#### EXCERTO DA FONTE:
* * *

Quinta-feira, 25 de Maio de 2006
A ditadura dos explicadores
Rui Ramos
Uma democracia não se distingue de uma ditadura simplesmente porque os governantes vão, paternalisticamente, explicando às massas ignaras o que a sua insondável sabedoria lhes mandou fazer. A democracia passa pela intervenção do eleitorado no contexto de um debate plural e livre entre políticos com diferentes opções.
Não estamos apenas em época de reformas. Estamos também em época de explicações. A cada "reforma", os ministros explicam tudo, e há sempre comentadores que gostam de explicar o resto. Há quem, no entanto, nunca esteja saciado. São aqueles que acreditam que os portugueses vivem "iludidos". Para eles, o Governo deveria devolver os portugueses à realidade. Como? Explicando ainda mais coisas, enciclopedicamente: a globalização, a economia de mercado, etc. Que nos diz este gosto das explicações sobre a verdadeira natureza do regime em que vivemos?

* * *

#### INFORMAÇÃO APRESENTADA:

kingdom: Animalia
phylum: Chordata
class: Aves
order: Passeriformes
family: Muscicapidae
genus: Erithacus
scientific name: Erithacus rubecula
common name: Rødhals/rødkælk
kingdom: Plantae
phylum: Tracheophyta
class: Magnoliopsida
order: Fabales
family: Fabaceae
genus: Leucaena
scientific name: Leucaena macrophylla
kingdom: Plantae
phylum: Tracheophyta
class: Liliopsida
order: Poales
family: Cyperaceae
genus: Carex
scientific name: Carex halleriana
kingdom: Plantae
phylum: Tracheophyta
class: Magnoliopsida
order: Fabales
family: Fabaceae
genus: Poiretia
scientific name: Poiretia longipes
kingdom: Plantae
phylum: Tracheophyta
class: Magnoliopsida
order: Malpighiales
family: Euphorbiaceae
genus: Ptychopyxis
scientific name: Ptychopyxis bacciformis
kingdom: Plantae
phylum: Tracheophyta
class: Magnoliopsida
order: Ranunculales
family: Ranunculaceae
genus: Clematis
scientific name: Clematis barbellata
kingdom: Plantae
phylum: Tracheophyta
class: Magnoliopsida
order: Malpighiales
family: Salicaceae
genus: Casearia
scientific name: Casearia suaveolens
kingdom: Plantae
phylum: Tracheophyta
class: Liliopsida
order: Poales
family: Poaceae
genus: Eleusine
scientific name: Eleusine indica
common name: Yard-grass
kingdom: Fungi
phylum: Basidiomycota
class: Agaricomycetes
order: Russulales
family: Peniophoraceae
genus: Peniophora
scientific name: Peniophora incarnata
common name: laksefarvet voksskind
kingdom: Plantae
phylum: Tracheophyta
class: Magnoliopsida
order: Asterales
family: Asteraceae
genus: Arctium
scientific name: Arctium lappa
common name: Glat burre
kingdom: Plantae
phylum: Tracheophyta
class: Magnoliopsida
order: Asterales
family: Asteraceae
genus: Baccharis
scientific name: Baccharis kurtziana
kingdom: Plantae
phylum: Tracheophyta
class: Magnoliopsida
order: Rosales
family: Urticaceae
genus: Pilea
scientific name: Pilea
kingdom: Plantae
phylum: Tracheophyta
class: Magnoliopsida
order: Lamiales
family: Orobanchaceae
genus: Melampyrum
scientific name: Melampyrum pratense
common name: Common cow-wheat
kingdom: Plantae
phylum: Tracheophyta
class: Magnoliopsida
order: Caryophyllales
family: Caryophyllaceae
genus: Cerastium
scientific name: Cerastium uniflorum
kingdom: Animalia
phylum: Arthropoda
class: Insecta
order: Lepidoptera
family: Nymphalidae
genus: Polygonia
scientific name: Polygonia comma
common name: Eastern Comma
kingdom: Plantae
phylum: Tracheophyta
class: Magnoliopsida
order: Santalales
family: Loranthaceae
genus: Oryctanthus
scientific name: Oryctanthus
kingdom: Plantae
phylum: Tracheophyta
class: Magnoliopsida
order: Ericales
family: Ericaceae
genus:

* * *

#### REQUISITOS DO EXERCÍCIO:
1. Com base no artigo, responda às perguntas seguintes.
(a) Em que data foi publicado o artigo?
(b) Segundo o artigo, por onde passa a democracia?
(c) Quem, segundo o artigo, gosta de explicar o resto depois de os ministros explicarem tudo?
2. Cite do artigo o trecho que começa em "Quinta-feira, 25 de" e vai até "com diferentes opções.", inclusive.
As linhas apresentadas não são necessárias para resolver as tarefas.

#### RESPOSTAS POR ORDEM:
1.
(a) Quinta-feira, 25 de Maio de 2006.
(b) Pela intervenção do eleitorado no contexto de um debate plural e livre entre políticos com diferentes opções.
(c) Os comentadores.

2.
Quinta-feira, 25 de Maio de 2006
A ditadura dos explicadores
Rui Ramos
Uma democracia não se distingue de uma ditadura simplesmente porque os governantes vão, paternalisticamente, explicando às massas ignaras o que a sua insondável sabedoria lhes mandou fazer. A democracia passa pela intervenção do eleitorado no contexto de um debate plural e livre entre políticos com diferentes opções.